Reference numeral 10 denotes a line A for transmitting the modulated signal A from the terminal A, and reference numeral 11 denotes a line B for transmitting the modulated signal B from the terminal B.
The operation of this conventional voice communication system will be described below with reference to the drawings.
[0007]
A voice uttered by the speaker A is input to the terminal A as an input voice A. Also, a modulation signal B is input from a terminal B described later via the line B. The analog demodulator 4 demodulates the modulated signal B and outputs the obtained audio signal as output audio A. The sound superimposing means 5 generates a superimposed sound in which the input sound A and the output sound A are superimposed, and inputs this to the analog modulation means 6. The analog modulation means 6 modulates the input superimposed voice and outputs the obtained modulated signal to the line A as a modulated signal A.
[0008]
A voice uttered by the speaker B is input to the terminal B as the input voice B. Further, the modulation signal A is input from the terminal A through the line A. The analog modulation means 7 modulates the input voice B and outputs the obtained modulated signal as a modulated signal B to the line B. The analog demodulator 8 demodulates the modulated signal A and outputs the obtained audio signal as output audio B.
The modulation signal A is input from the terminal A to the terminal C via the line A. The analog demodulator 9 demodulates the modulated signal A and outputs the obtained audio signal as output audio C.
[0009]
By configuring as described above, when the speaker A and the speaker B are making a call using the terminal A and the terminal B, respectively, it is possible to intercept the call between the speaker A and the speaker B at the terminal C. It has become.
[0010]
FIG. 9 shows an improvement in line utilization efficiency such as the introduction of data communication in the above-described conventional voice communication system, quality improvement in areas where radio waves are weak in combination with an error correction code, and secrecy by combination with encryption. It is a figure which shows another structure which aimed at digitization of the system for ensuring.
In the figure, 1 is a terminal A used by a speaker A, 2 is a terminal B used by a speaker B, and 3 is a terminal C used when other related members monitor.
[0011]
The terminal A demodulates the modulated signal B from the terminal B via the line B11, the speech decoding means 13 for decoding the speech code B obtained by the demodulation means 12, and the output of the speech decoding means 13 as a digital signal.

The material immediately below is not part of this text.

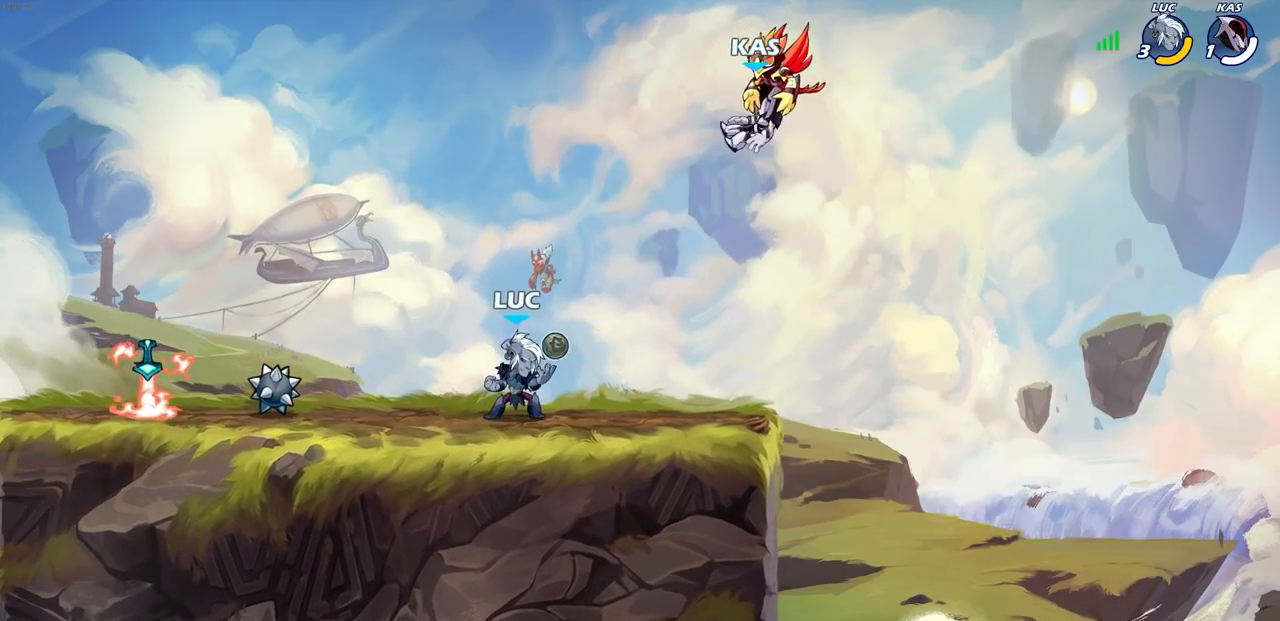
{"buttons": [], "left_stick": "right", "right_stick": "center", "events": [[467, "left_stick", "right"]]}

D / A conversion means 14 for outputting analog output (DA conversion) and output voice A as an analog signal; input voice A uttered by speaker A and output voice A of DA conversion means 14 are superimposed Speech superimposing means 15, analog-to-digital conversion (A / D conversion) A / D conversion means 16, speech encoding means 17 for encoding the output of the A / D conversion means 16, speech encoding means 17 Is modulated digitally and output to the line A10.
[0012]
The terminal B includes a demodulator 20 for demodulating the modulated signal A from the line A10, a voice decoder 21 for decoding the output of the demodulator 20, and a digital / analog converter (DA converter) for the output of the voice decoder 21. And D-A conversion means 22 for outputting the output sound B which is an analog signal.
[0013]
Further, the terminal B performs analog-digital conversion (AD conversion) on the input speech B uttered by the speaker B, and speech encoding means 24 for encoding the output of the A-D conversion means 23. Further, there is provided modulation means 25 for digitally modulating the output of the voice encoding means 24 and outputting the result to the line B11.
[0014]
The terminal C also includes a demodulator 26 that demodulates the modulated signal A from the line A10, a voice decoder 27 that decodes the output of the demodulator 26, and a digital / analog converter (D−) for the output of the voice decoder 27. A-D conversion means 28 for outputting output sound B, which is an analog signal, is provided.
[0015]
Next, the operation of this other conventional voice communication system will be described.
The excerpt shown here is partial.